[Dataset entries]

· · ·

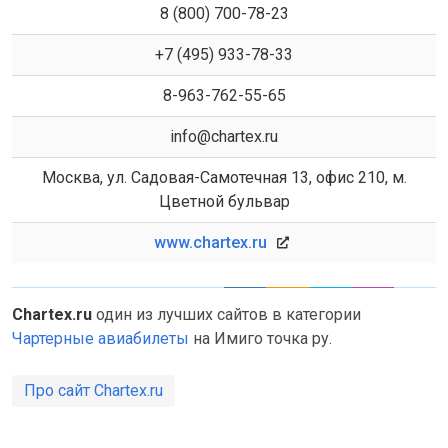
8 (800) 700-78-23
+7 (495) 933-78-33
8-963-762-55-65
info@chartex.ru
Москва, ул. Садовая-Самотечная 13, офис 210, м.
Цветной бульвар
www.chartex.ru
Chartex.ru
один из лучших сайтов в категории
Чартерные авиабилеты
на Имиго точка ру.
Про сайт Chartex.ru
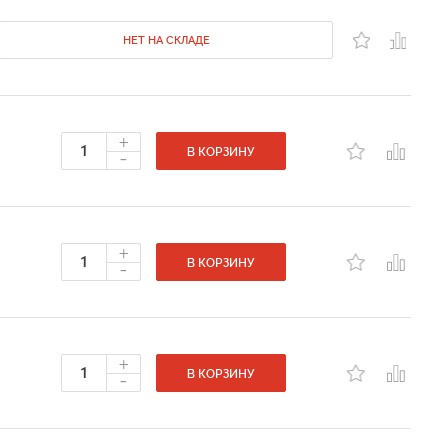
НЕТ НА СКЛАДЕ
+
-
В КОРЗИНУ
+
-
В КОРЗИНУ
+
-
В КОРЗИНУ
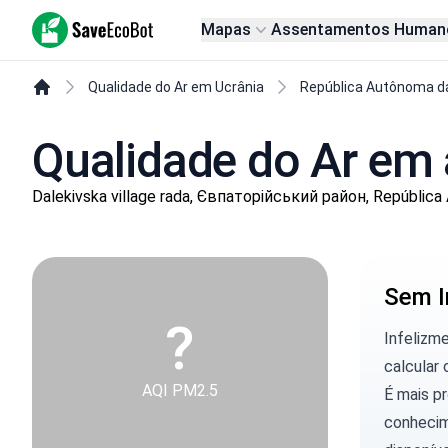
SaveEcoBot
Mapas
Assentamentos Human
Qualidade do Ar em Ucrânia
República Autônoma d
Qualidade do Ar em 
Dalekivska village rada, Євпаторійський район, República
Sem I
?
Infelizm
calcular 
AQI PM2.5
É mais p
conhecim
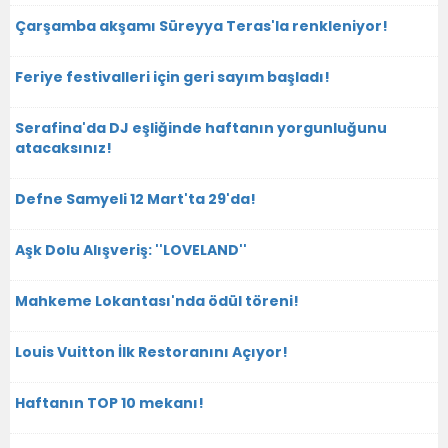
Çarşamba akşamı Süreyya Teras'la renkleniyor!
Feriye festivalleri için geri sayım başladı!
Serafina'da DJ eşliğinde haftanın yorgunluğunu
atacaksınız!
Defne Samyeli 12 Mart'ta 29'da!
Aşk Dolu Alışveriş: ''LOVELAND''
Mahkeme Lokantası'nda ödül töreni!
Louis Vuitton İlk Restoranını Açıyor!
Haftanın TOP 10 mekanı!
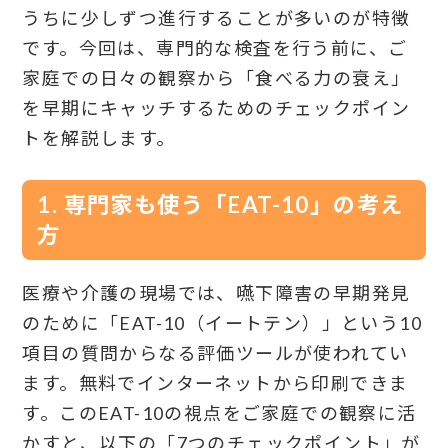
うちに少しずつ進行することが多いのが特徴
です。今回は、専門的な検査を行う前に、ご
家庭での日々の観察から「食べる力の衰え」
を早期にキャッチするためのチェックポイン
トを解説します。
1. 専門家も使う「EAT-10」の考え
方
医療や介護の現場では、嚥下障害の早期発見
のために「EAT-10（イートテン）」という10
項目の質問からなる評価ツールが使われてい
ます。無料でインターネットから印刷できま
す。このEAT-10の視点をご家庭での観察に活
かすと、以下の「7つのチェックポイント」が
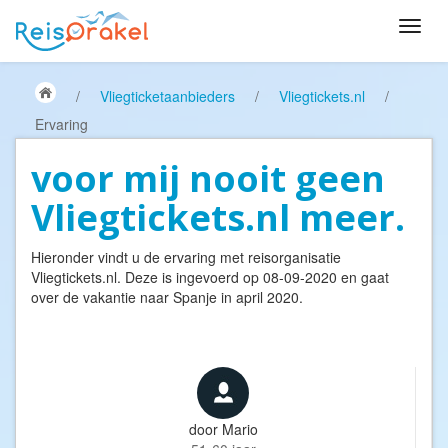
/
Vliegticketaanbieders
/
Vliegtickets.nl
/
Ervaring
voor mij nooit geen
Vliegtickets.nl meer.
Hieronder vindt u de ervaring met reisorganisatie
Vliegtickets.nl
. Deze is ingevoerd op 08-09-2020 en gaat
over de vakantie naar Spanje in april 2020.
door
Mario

· · ·

Write out every line of text in the material above word for word, leaving out the pictures.

■ **Written answer**:
8 (800) 700-78-23
+7 (495) 933-78-33
8-963-762-55-65
info@chartex.ru
Москва, ул. Садовая-Самотечная 13, офис 210, м.
Цветной бульвар
www.chartex.ru
Chartex.ru
один из лучших сайтов в категории
Чартерные авиабилеты
на Имиго точка ру.
Про сайт Chartex.ru
НЕТ НА СКЛАДЕ
+
-
В КОРЗИНУ
+
-
В КОРЗИНУ
+
-
В КОРЗИНУ
SaveEcoBot
Mapas
Assentamentos Human
Qualidade do Ar em Ucrânia
República Autônoma d
Qualidade do Ar em 
Dalekivska village rada, Євпаторійський район, República
Sem I
?
Infelizm
calcular 
AQI PM2.5
É mais p
conhecim
Çarşamba akşamı Süreyya Teras'la renkleniyor!
Feriye festivalleri için geri sayım başladı!
Serafina'da DJ eşliğinde haftanın yorgunluğunu
atacaksınız!
Defne Samyeli 12 Mart'ta 29'da!
Aşk Dolu Alışveriş: ''LOVELAND''
Mahkeme Lokantası'nda ödül töreni!
Louis Vuitton İlk Restoranını Açıyor!
Haftanın TOP 10 mekanı!
うちに少しずつ進行することが多いのが特徴
です。今回は、専門的な検査を行う前に、ご
家庭での日々の観察から「食べる力の衰え」
を早期にキャッチするためのチェックポイン
トを解説します。
1. 専門家も使う「EAT-10」の考え
方
医療や介護の現場では、嚥下障害の早期発見
のために「EAT-10（イートテン）」という10
項目の質問からなる評価ツールが使われてい
ます。無料でインターネットから印刷できま
す。このEAT-10の視点をご家庭での観察に活
かすと、以下の「7つのチェックポイント」が
/
Vliegticketaanbieders
/
Vliegtickets.nl
/
Ervaring
voor mij nooit geen
Vliegtickets.nl meer.
Hieronder vindt u de ervaring met reisorganisatie
Vliegtickets.nl
. Deze is ingevoerd op 08-09-2020 en gaat
over de vakantie naar Spanje in april 2020.
door
Mario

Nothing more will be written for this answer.